Daily market wire 9 April 2018

Lachstock Consulting, April 9, 2018

Friday’s futures markets


  • CBOT wheat up 7.5c to 472.25c,
  • Kansas wheat up 8.25c to 506.75c,
  • Corn down 1c to 388.5c,
  • Soybean up 2.5c to 1033.75c,
  • Winnipeg Canola up 2.80$C to 531.8$C,
  • Matif canola unchanged at 352.5€.
  • The Dow Jones down -572.46 to 23,932.76,
  • Crude Oil down 1.48c to $US62.06 per barrel,
  • AUD down to 0.767c,
  • CAD down to 1.27c, (AUDCAD 0.979) and the
  • EUR up to 1.227c (AUDEUR 0.624).


Wheat caught a bid as unfavourable weather conditions continued to affect yield potential in winter wheats and planting potential in the spring wheats. Implied volatility in May Soft Red Winter (SRW) wheat futures went out at a whopping 30.125 per cent (pc).

Cold and wet conditions are making it impossible for spring wheat to achieve the USDA’s forecast increased planted area; Minneapolis futures finished up US17.5c/bu.

Looking ahead this week and the forecast looks dry for Hard Red Winter (HRW) wheat areas, April is a critical month for the HRW crop and rainfall so far is unlikely to prevent further yield declines.

In Europe, Matif wheat finished with slight gains while Russian free on board (fob) values were unchanged.

The weekly Commitment of Traders report (COT) had the weekly change in short position contracts in SRW go to 74,600 from 75,100 and long-positions in HRW to 16,100 contracts from 18,800.


Soybeans overcame further political pressure to finish fractions higher. The Trump government raised the tariff stakes again, stating that they would consider taxing an additional US$100billion worth of Chinese goods.

Bean export inspections were solid, with 130,000t going to Mexico, whilst 458,000t went to “unknown” which the market suspects is China as traders push to get business on before the tariff deadline.

The tariff influence is becoming less compelling, given that the SnD is not changed, just its composition.

Soymeal was up $2.70/t, while soyoil finished down 25points.

The Commitment of Traders report had funds +144,000 contracts from 127,400 previous week.

South American production remains an ongoing concern, with Argy estimates continuing to decline.


Corn followed price action in beans, after trading lower in response to the tariff announcement, prices managing to recover most of their losses in a resilient session.

The weaker close was attributed to market on close selling, corn was trading higher towards the end of the session as the market pencilled in sharp declines in old crop stocks and prices in the risk of lower planted acres.
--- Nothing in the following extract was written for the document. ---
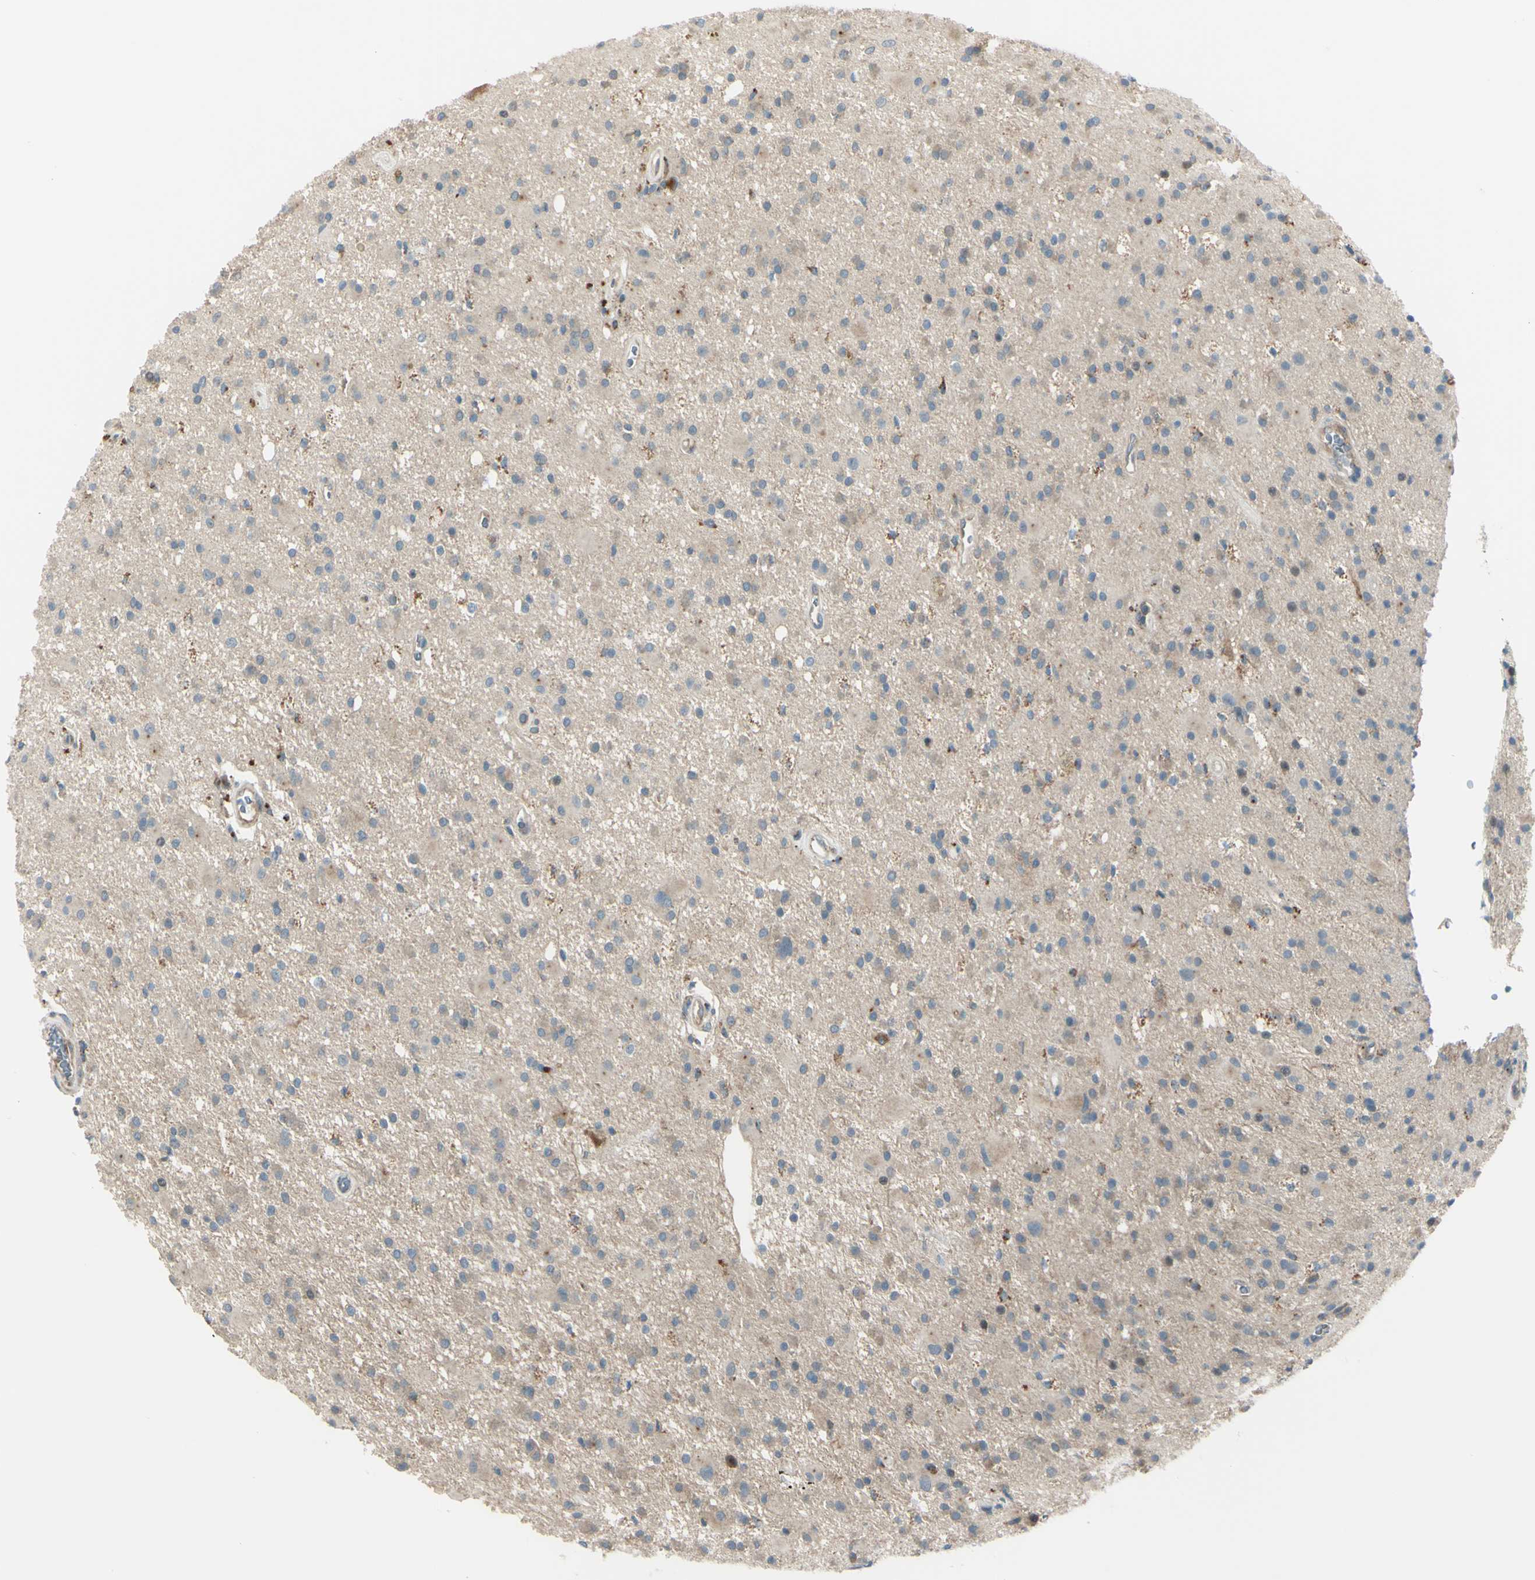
{"staining": {"intensity": "weak", "quantity": "25%-75%", "location": "cytoplasmic/membranous"}, "tissue": "glioma", "cell_type": "Tumor cells", "image_type": "cancer", "snomed": [{"axis": "morphology", "description": "Glioma, malignant, Low grade"}, {"axis": "topography", "description": "Brain"}], "caption": "DAB (3,3'-diaminobenzidine) immunohistochemical staining of human malignant low-grade glioma exhibits weak cytoplasmic/membranous protein staining in about 25%-75% of tumor cells.", "gene": "LMTK2", "patient": {"sex": "male", "age": 58}}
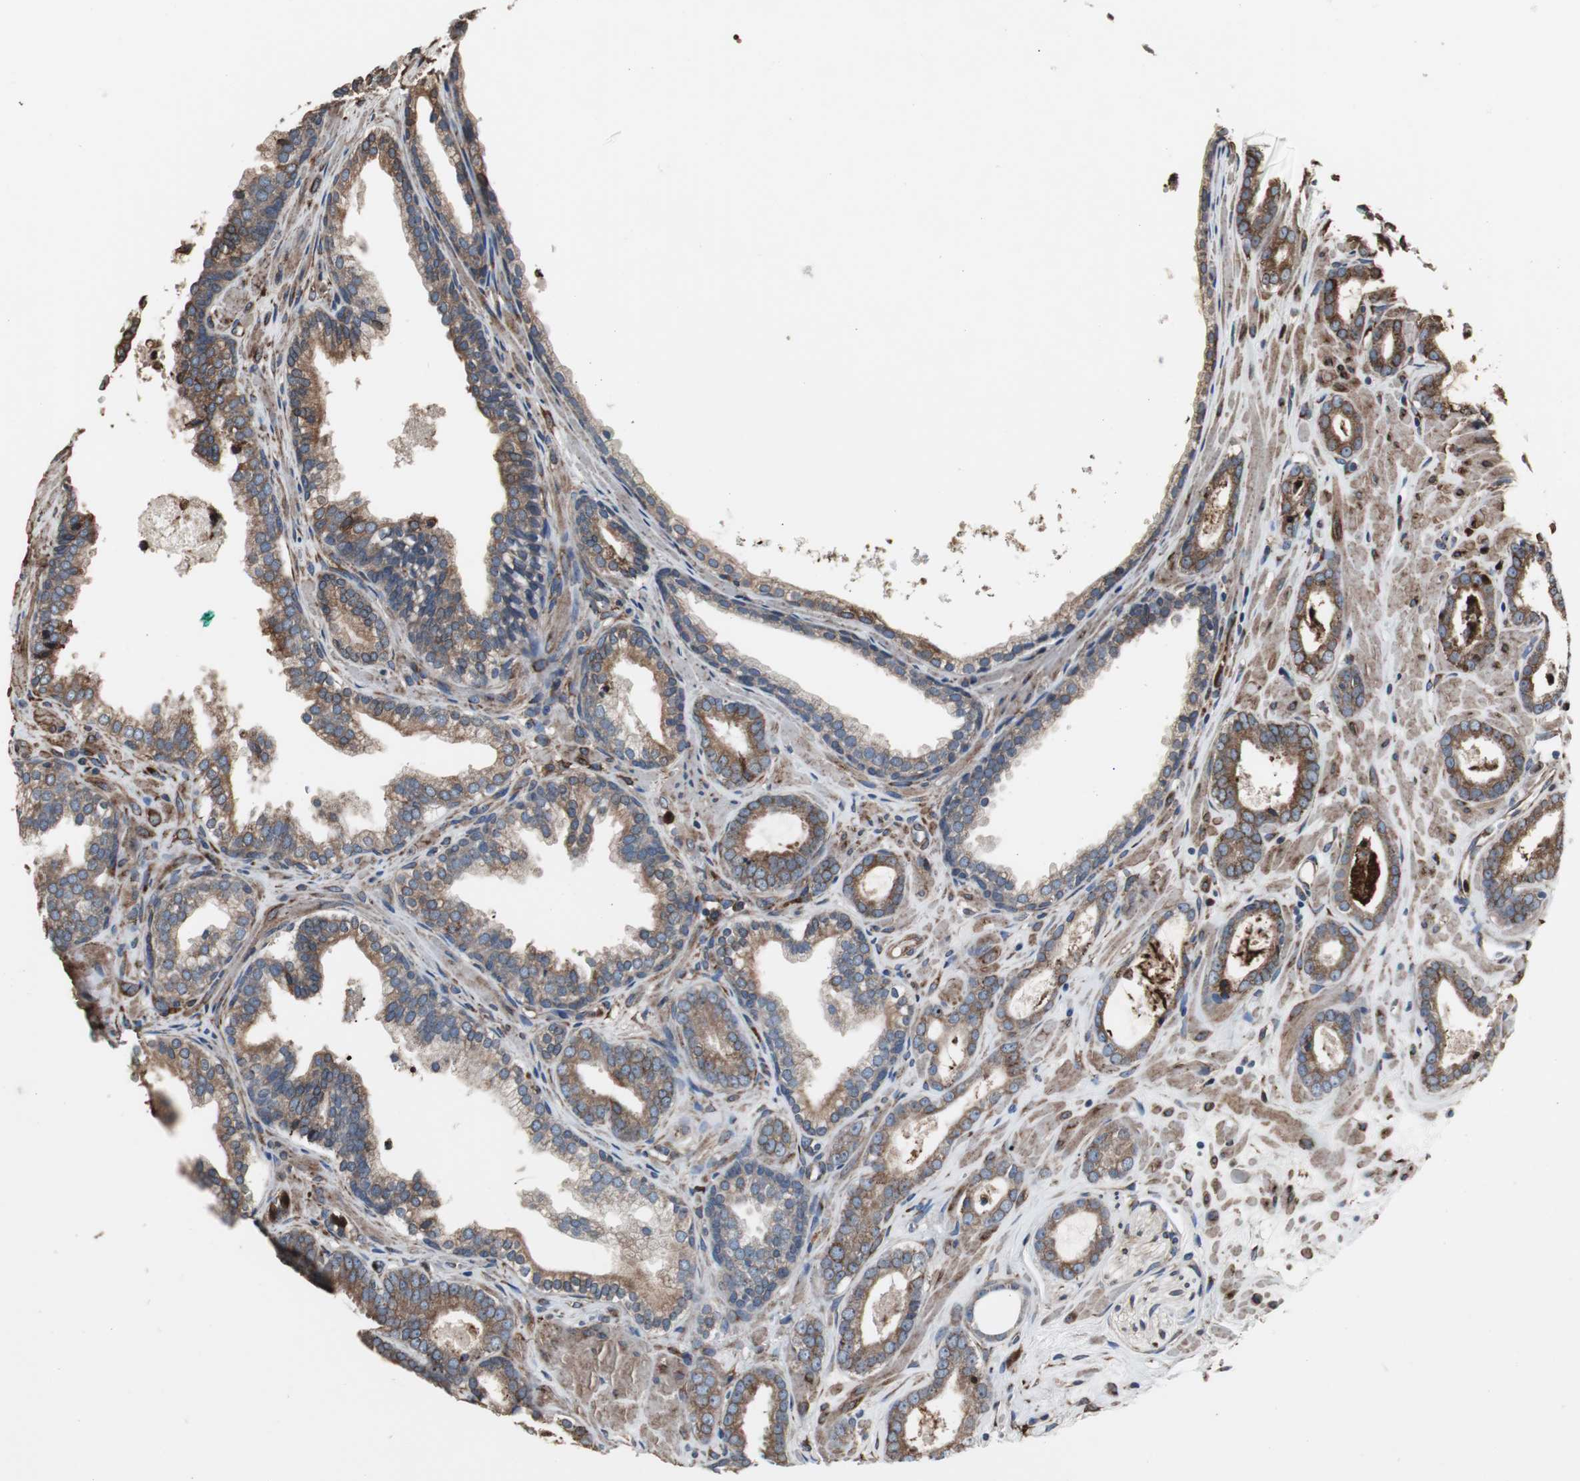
{"staining": {"intensity": "moderate", "quantity": ">75%", "location": "cytoplasmic/membranous"}, "tissue": "prostate cancer", "cell_type": "Tumor cells", "image_type": "cancer", "snomed": [{"axis": "morphology", "description": "Adenocarcinoma, Low grade"}, {"axis": "topography", "description": "Prostate"}], "caption": "Prostate cancer stained with a protein marker shows moderate staining in tumor cells.", "gene": "CALU", "patient": {"sex": "male", "age": 57}}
A 100,000t flash sale of corn was announced to Egypt.

The COT came in +178,500 contracts from 123,500.


Aussie markets found strong bids in cereals last week, thanks to ongoing dryness, which raised concerns for new crop, prompting consumers to increase some coverage.

Old crop markets in the north shifted approximately A$10/t last week.

The 8-day forecast is showing potential for 10-15 mm in some Victorian and NSW cropping regions, though it doesn’t appear to significantly penetrate the key production region.